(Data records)

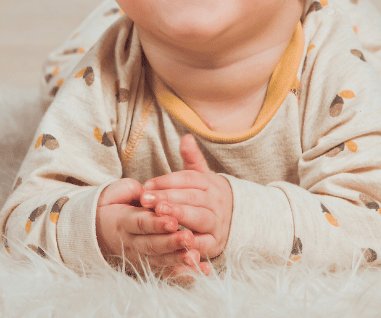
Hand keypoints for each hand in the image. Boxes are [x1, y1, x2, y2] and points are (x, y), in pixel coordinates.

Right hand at [96, 178, 207, 278]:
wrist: (98, 228)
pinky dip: (183, 274)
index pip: (140, 223)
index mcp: (123, 221)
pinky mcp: (148, 265)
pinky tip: (200, 271)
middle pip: (151, 245)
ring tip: (195, 256)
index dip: (156, 223)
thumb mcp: (118, 193)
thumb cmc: (115, 204)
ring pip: (159, 260)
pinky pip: (166, 272)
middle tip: (188, 238)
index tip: (173, 221)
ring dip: (178, 259)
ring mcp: (139, 256)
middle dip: (170, 243)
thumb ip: (133, 191)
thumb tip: (147, 191)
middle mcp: (131, 242)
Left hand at [140, 134, 232, 260]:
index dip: (168, 181)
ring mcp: (218, 223)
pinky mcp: (216, 244)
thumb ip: (192, 159)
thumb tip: (186, 137)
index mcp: (211, 184)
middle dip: (169, 198)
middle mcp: (217, 202)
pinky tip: (172, 240)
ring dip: (179, 216)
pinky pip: (203, 244)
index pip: (189, 179)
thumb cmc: (207, 197)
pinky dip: (189, 243)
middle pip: (193, 197)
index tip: (147, 185)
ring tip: (159, 213)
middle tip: (147, 199)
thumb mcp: (201, 177)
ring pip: (199, 218)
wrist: (233, 221)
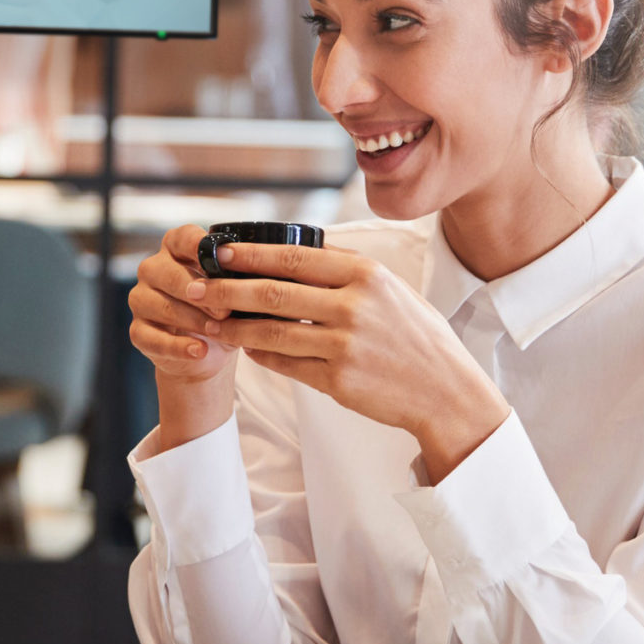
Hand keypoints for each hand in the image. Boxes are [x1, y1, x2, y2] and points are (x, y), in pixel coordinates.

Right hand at [127, 225, 241, 387]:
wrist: (207, 352)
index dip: (200, 247)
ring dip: (192, 320)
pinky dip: (178, 347)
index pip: (184, 238)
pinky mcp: (138, 331)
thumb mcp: (233, 292)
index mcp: (176, 249)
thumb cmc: (222, 311)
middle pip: (170, 274)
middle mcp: (153, 269)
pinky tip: (198, 351)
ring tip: (217, 331)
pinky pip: (153, 338)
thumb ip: (234, 280)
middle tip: (226, 311)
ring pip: (162, 306)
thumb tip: (248, 280)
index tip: (220, 260)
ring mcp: (141, 299)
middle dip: (201, 293)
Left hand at [184, 238, 509, 479]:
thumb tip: (295, 256)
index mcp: (366, 275)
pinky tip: (247, 349)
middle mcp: (354, 306)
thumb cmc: (417, 337)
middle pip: (273, 292)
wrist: (446, 391)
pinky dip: (261, 356)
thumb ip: (347, 273)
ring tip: (211, 322)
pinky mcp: (338, 381)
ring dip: (235, 327)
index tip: (219, 251)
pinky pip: (286, 365)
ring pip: (271, 332)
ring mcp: (345, 345)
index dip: (249, 254)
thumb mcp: (392, 290)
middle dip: (226, 289)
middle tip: (196, 287)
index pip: (293, 257)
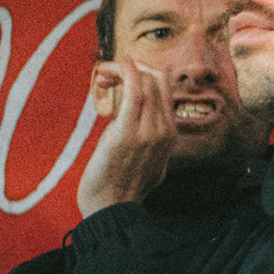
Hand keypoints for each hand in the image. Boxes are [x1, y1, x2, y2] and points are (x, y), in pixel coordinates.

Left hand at [77, 61, 177, 217]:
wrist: (111, 209)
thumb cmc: (122, 187)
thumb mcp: (149, 161)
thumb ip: (151, 142)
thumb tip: (146, 129)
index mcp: (169, 134)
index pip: (164, 90)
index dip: (144, 74)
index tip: (121, 76)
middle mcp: (164, 130)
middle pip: (156, 83)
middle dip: (132, 69)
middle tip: (107, 75)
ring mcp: (148, 132)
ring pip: (146, 85)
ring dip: (124, 70)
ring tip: (103, 74)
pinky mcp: (126, 134)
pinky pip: (134, 95)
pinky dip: (129, 74)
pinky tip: (120, 64)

• **TASK TO COMPLETE**: Working from the entries above, reproduce exactly and only the lines beginning with the line that has "pinky pip: (153, 338)" and ending with the line that has "pinky mcp: (126, 134)"; omit all pictures.

• **ANSWER TO THE PROBLEM**:
pinky pip: (153, 338)
thumb ip: (234, 280)
middle tip: (226, 311)
ring pip: (162, 306)
thumb tip: (248, 280)
index tip: (220, 260)
ring mcp: (141, 299)
middle dip: (201, 293)
Left hand at [184, 238, 509, 479]:
thumb tip: (295, 256)
index mcp: (366, 275)
pinky tip: (247, 349)
middle mcp: (354, 306)
thumb cmc: (417, 337)
middle pip: (273, 292)
wrist: (446, 391)
pinky dip: (261, 356)
thumb ip: (347, 273)
ring tip: (211, 322)
pinky mcp: (338, 381)
ring dip: (235, 327)
index tip: (219, 251)
pinky pip: (286, 365)
ring pip: (271, 332)
ring mcp: (345, 345)
index dip: (249, 254)
thumb mcp: (392, 290)
middle dip: (226, 289)
middle tip: (196, 287)
index pip: (293, 257)
Hand keypoints for each hand in the image. Boxes are [x1, y1, x2, y2] and points are (x, y), in pixel coordinates.

Left hand at [77, 61, 177, 217]:
wrist: (111, 209)
thumb cmc: (122, 187)
thumb mcp: (149, 161)
thumb ip: (151, 142)
thumb tip: (146, 129)
index mcp: (169, 134)
index pip: (164, 90)
index dip: (144, 74)
index tip: (121, 76)
middle mcp: (164, 130)
middle pip: (156, 83)
middle dip: (132, 69)
middle tip: (107, 75)
ring mcp: (148, 132)
ring pip: (146, 85)
ring dip: (124, 70)
ring tip: (103, 74)
pinky mcp: (126, 134)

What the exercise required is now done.